O que o oftalmologista não cura, mas você pode controlar
O exame rastreia e trata. Mas a progressão da retinopatia depende muito do que acontece fora do consultório: glicemia (HbA1c elevada é o principal fator de risco modificável), pressão arterial alta, lipídios (colesterol/triglicérides) elevados e tabagismo aceleram o dano vascular.5 Controlar esses fatores com endocrinologista ou clínico é tão importante quanto a consulta anual com o oftalmologista.
E o SUS? Uma conversa honesta
A realidade do acesso é desigual. Retinografia não está disponível em todos os municípios. Em muitas cidades o rastreamento é feito só por fundoscopia. Um estudo brasileiro mostrou que a taxa de rastreamento subiu de 12,1% em 2014 para 21,2% em 2019, ainda muito abaixo do ideal.4 Filas existem: se houver sintomas, peça prioridade no encaminhamento.

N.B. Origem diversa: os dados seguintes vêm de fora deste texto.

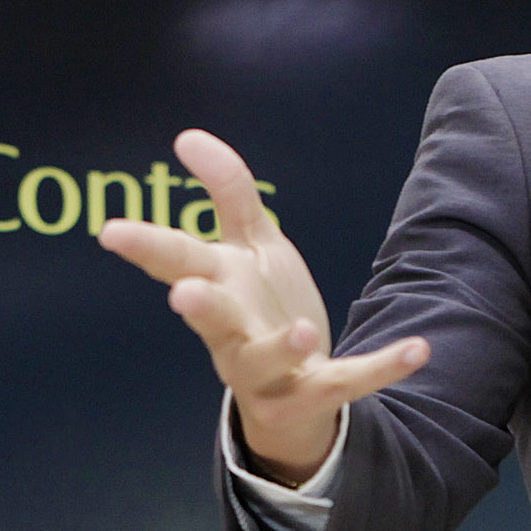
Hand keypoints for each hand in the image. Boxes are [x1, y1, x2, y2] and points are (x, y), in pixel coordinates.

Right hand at [97, 129, 427, 484]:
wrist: (293, 394)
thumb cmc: (260, 309)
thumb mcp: (250, 247)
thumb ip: (228, 192)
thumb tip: (188, 136)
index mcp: (217, 289)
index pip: (176, 263)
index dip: (144, 247)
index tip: (111, 232)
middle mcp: (232, 334)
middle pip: (210, 320)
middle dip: (199, 308)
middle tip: (183, 297)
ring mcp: (270, 370)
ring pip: (264, 363)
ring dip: (282, 348)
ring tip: (303, 331)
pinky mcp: (315, 393)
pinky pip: (349, 381)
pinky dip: (383, 366)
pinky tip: (419, 348)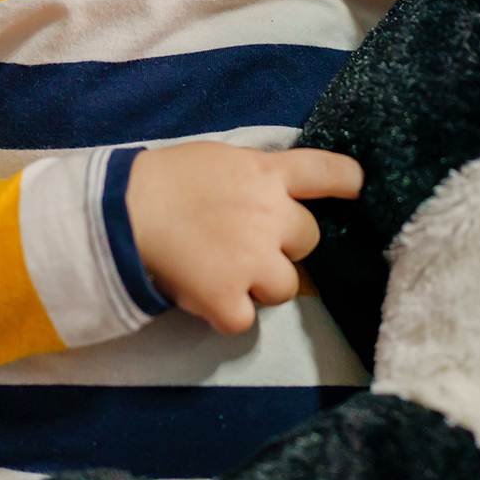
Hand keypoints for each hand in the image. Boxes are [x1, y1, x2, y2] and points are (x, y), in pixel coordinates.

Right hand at [126, 142, 362, 333]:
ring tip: (222, 273)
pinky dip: (226, 312)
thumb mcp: (217, 160)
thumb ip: (251, 176)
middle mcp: (270, 216)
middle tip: (244, 244)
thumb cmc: (161, 179)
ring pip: (285, 287)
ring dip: (260, 284)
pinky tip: (203, 296)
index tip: (358, 187)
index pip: (325, 171)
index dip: (347, 180)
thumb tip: (267, 193)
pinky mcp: (229, 298)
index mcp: (265, 174)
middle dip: (283, 246)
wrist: (121, 211)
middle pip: (308, 240)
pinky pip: (245, 319)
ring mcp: (252, 259)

Onde não há oftalmologista disponível, médicos de família treinados para fundoscopia podem fazer triagem inicial e encaminhar os casos positivos.4
Perguntas para levar ao médico
- Qual meu risco atual de retinopatia, com base na HbA1c e no tempo de diagnóstico?
- Com que frequência devo repetir o exame de fundo de olho?

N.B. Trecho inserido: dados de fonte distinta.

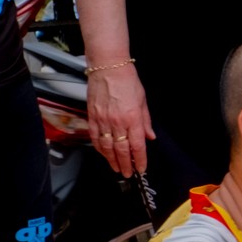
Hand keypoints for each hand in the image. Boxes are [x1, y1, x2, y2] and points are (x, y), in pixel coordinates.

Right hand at [86, 57, 152, 176]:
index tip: (141, 168)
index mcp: (133, 118)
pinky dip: (99, 148)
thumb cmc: (127, 80)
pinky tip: (103, 154)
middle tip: (127, 173)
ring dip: (111, 160)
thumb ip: (146, 121)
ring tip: (116, 168)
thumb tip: (150, 136)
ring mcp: (103, 120)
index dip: (139, 160)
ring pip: (107, 147)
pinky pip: (95, 137)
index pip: (137, 145)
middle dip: (125, 164)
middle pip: (121, 150)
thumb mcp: (142, 100)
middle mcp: (117, 122)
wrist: (107, 67)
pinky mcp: (92, 117)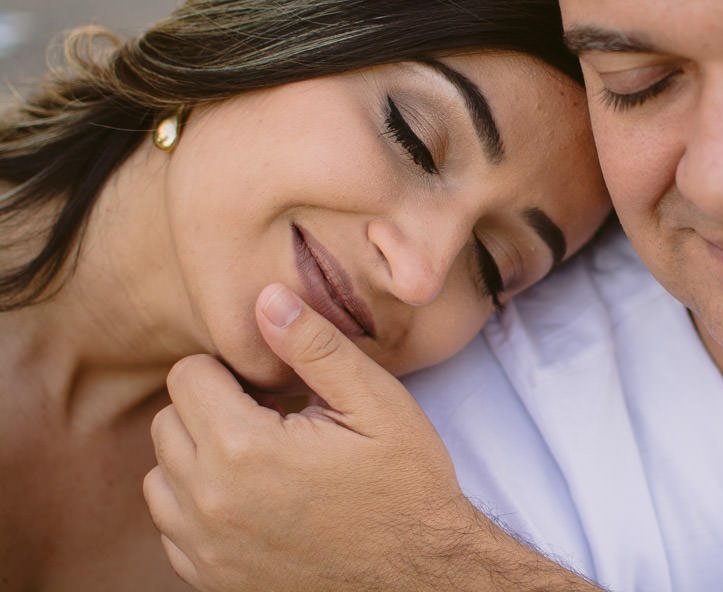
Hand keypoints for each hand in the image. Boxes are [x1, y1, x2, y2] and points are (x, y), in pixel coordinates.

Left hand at [144, 283, 600, 591]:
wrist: (421, 574)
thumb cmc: (404, 485)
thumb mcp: (375, 402)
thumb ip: (314, 346)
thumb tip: (265, 299)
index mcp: (243, 449)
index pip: (188, 375)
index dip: (234, 370)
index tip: (276, 389)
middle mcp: (208, 502)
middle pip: (168, 421)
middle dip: (214, 409)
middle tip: (275, 421)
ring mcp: (203, 547)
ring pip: (161, 476)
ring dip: (200, 458)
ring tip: (263, 460)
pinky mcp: (209, 578)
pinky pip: (172, 526)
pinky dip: (201, 506)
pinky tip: (257, 500)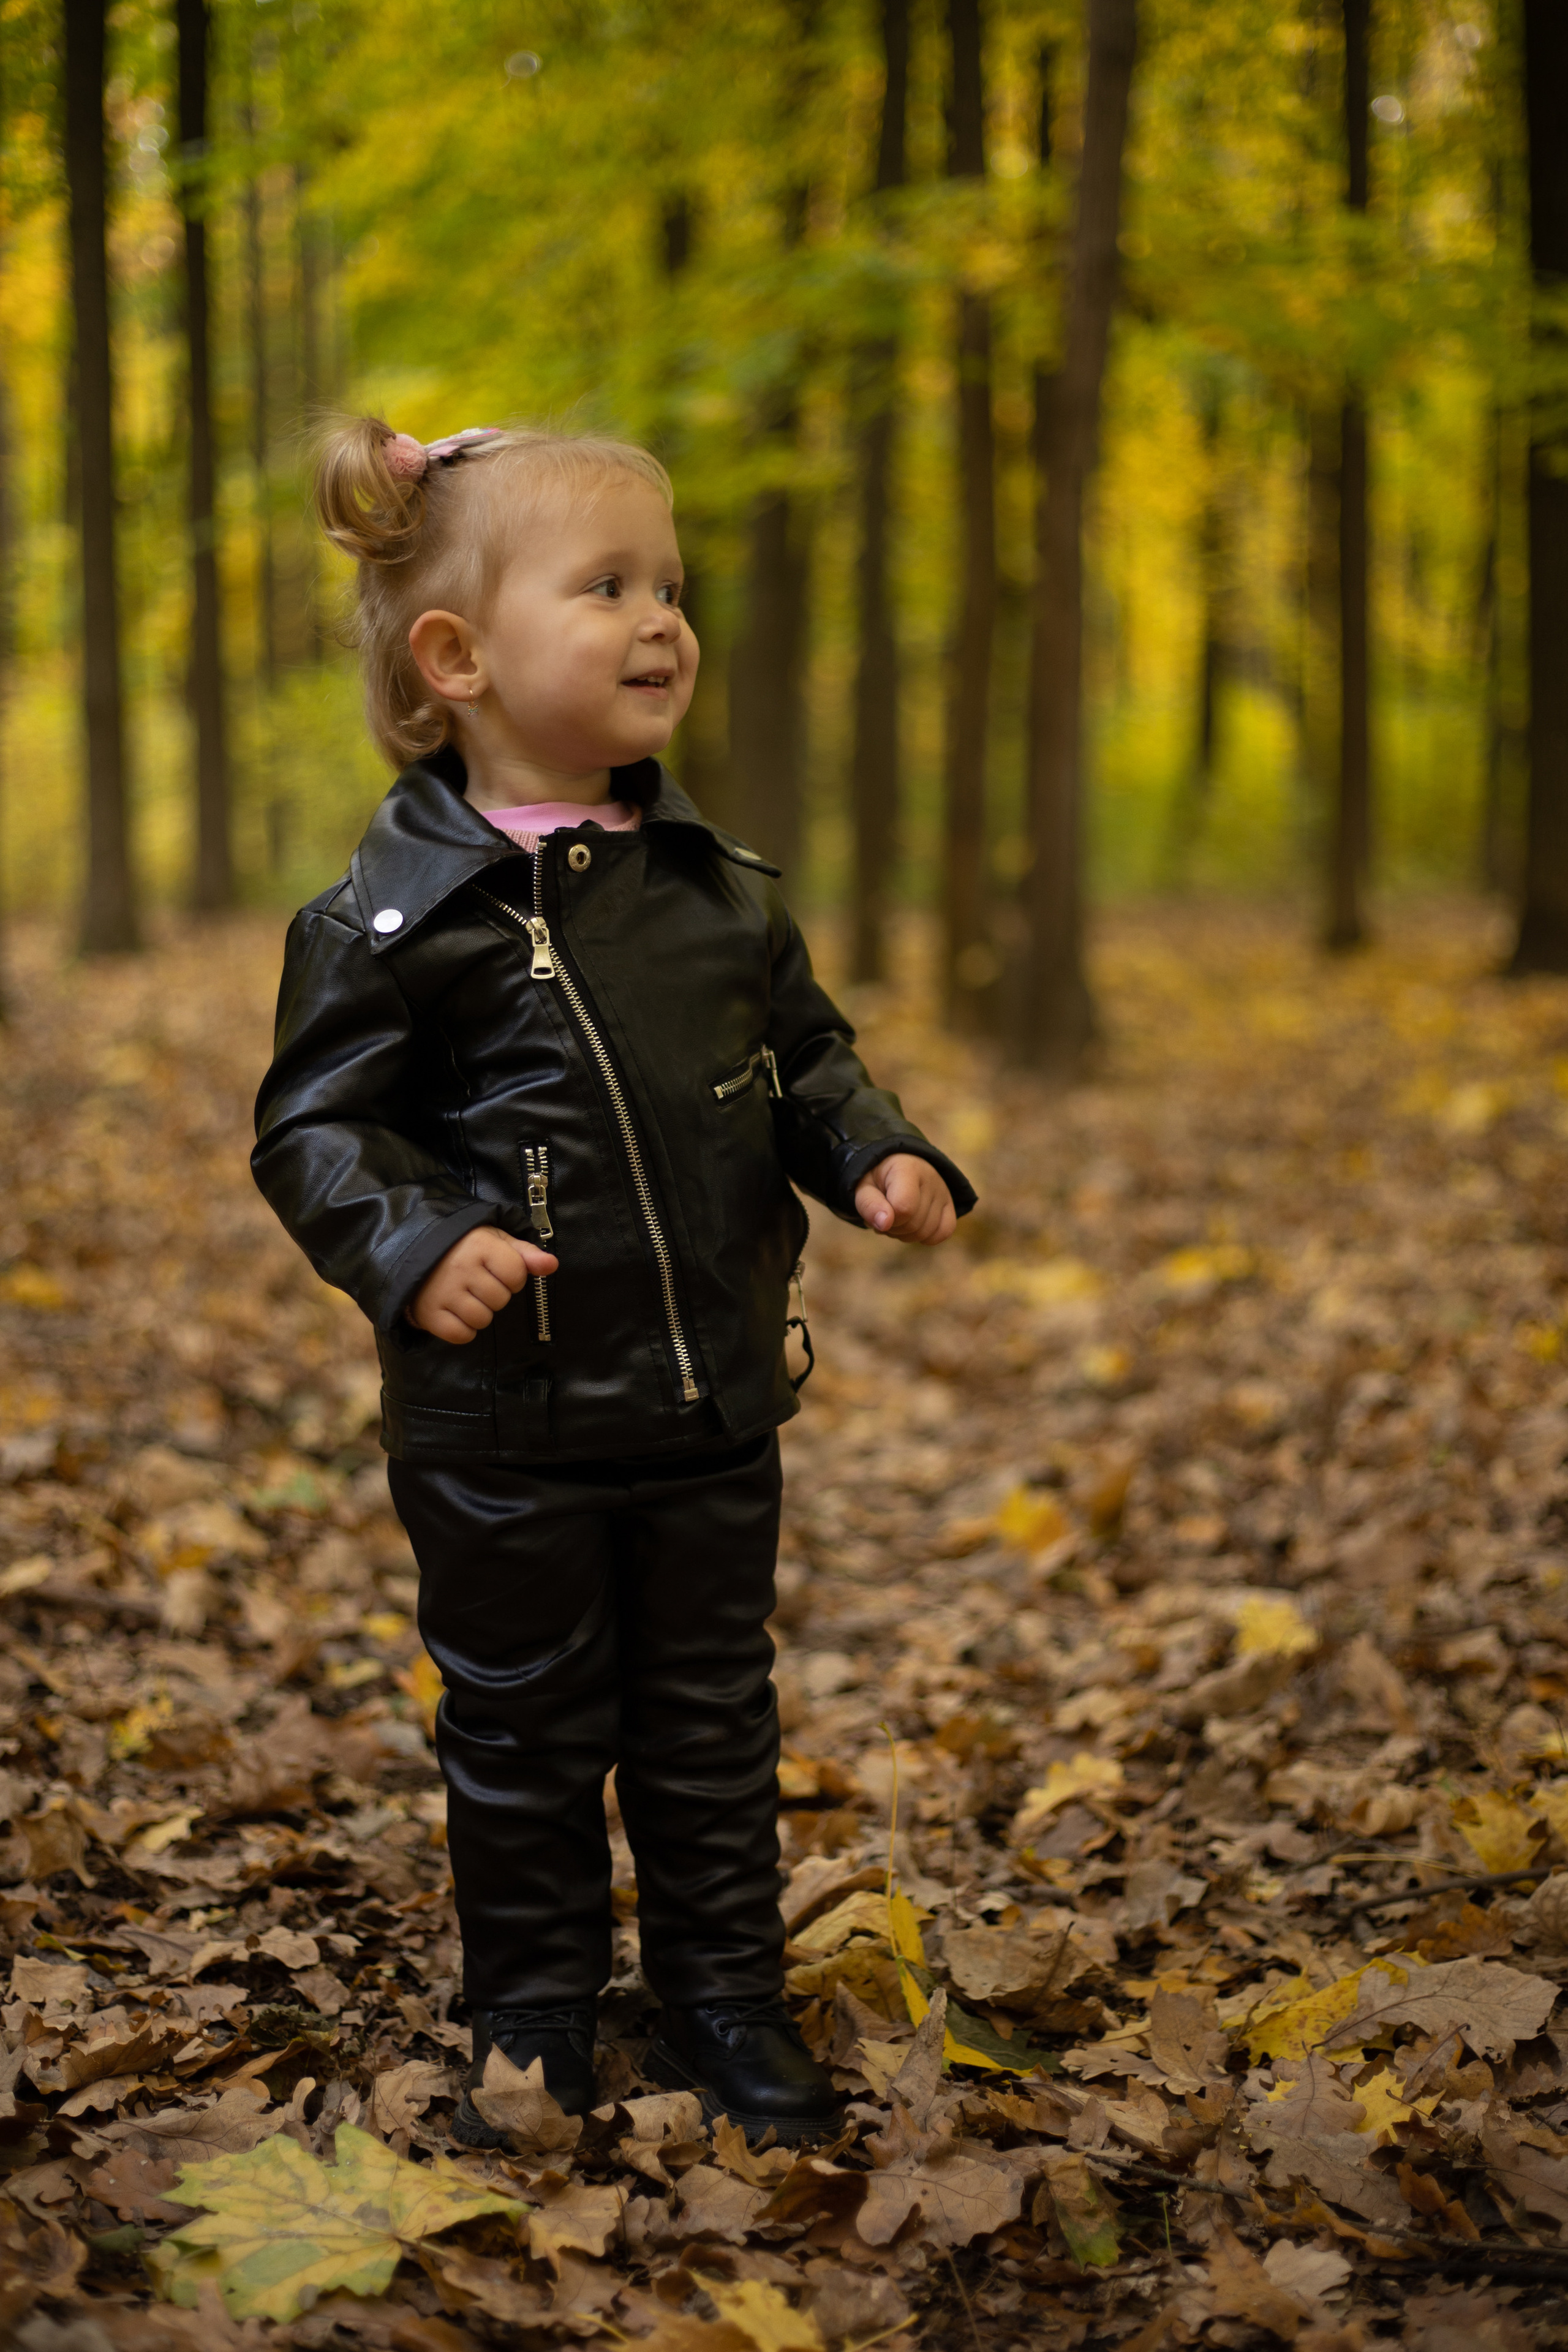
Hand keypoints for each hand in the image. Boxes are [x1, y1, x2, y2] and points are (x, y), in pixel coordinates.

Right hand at [408, 1225, 557, 1344]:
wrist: (415, 1254)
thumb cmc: (463, 1247)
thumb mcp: (495, 1241)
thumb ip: (526, 1253)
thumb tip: (552, 1265)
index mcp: (480, 1246)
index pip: (516, 1274)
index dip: (513, 1277)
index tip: (498, 1270)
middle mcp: (461, 1269)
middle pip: (500, 1300)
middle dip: (495, 1295)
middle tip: (477, 1283)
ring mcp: (443, 1292)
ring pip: (482, 1319)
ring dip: (479, 1312)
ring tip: (466, 1296)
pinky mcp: (429, 1313)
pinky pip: (461, 1335)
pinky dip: (463, 1329)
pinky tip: (456, 1312)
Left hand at [853, 1155, 956, 1246]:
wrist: (895, 1167)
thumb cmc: (877, 1179)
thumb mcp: (864, 1187)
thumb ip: (868, 1204)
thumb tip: (884, 1224)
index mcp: (907, 1168)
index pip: (904, 1207)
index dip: (887, 1219)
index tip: (877, 1214)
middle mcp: (931, 1178)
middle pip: (913, 1224)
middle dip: (892, 1227)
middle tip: (884, 1215)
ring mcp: (943, 1191)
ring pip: (925, 1232)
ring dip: (905, 1234)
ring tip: (896, 1218)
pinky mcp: (950, 1204)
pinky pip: (943, 1232)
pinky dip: (925, 1237)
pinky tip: (913, 1226)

- Tenho algum sinal de retinopatia ou edema macular hoje?
- Onde fazer retinografia ou OCT pela minha cobertura?
- Minha pressão e meu colesterol estão na meta para proteger a retina?
Resumo: a regra de bolso
| Tipo de diabetes | Primeiro exame | Frequência depois |
| Tipo 1 | 5 anos após diagnóstico (ou na puberdade) | Anual; mais frequente se houver retinopatia |
| Tipo 2 | Ao diagnóstico | Anual; mais frequente se houver retinopatia |
| Gestante com DM1 ou DM2 | Antes de engravidar + 1º trimestre | A cada trimestre + 1 ano pós-parto |
| Diabetes gestacional | Não é indicado durante a gestação | — |
Sabemos que muita gente vai uma vez e não volta. Não é culpa; é comum. A vida com diabetes já exige muita atenção em vários frontes. Mas o olho não avisa quando está em apuros. Colocar o exame na agenda, uma vez por ano, é o gesto mais simples e mais eficaz para proteger sua visão.
Este conteúdo é informativo e não substitui consulta com endocrinologista, oftalmologista ou clínico. Em caso de dúvidas, procure atendimento.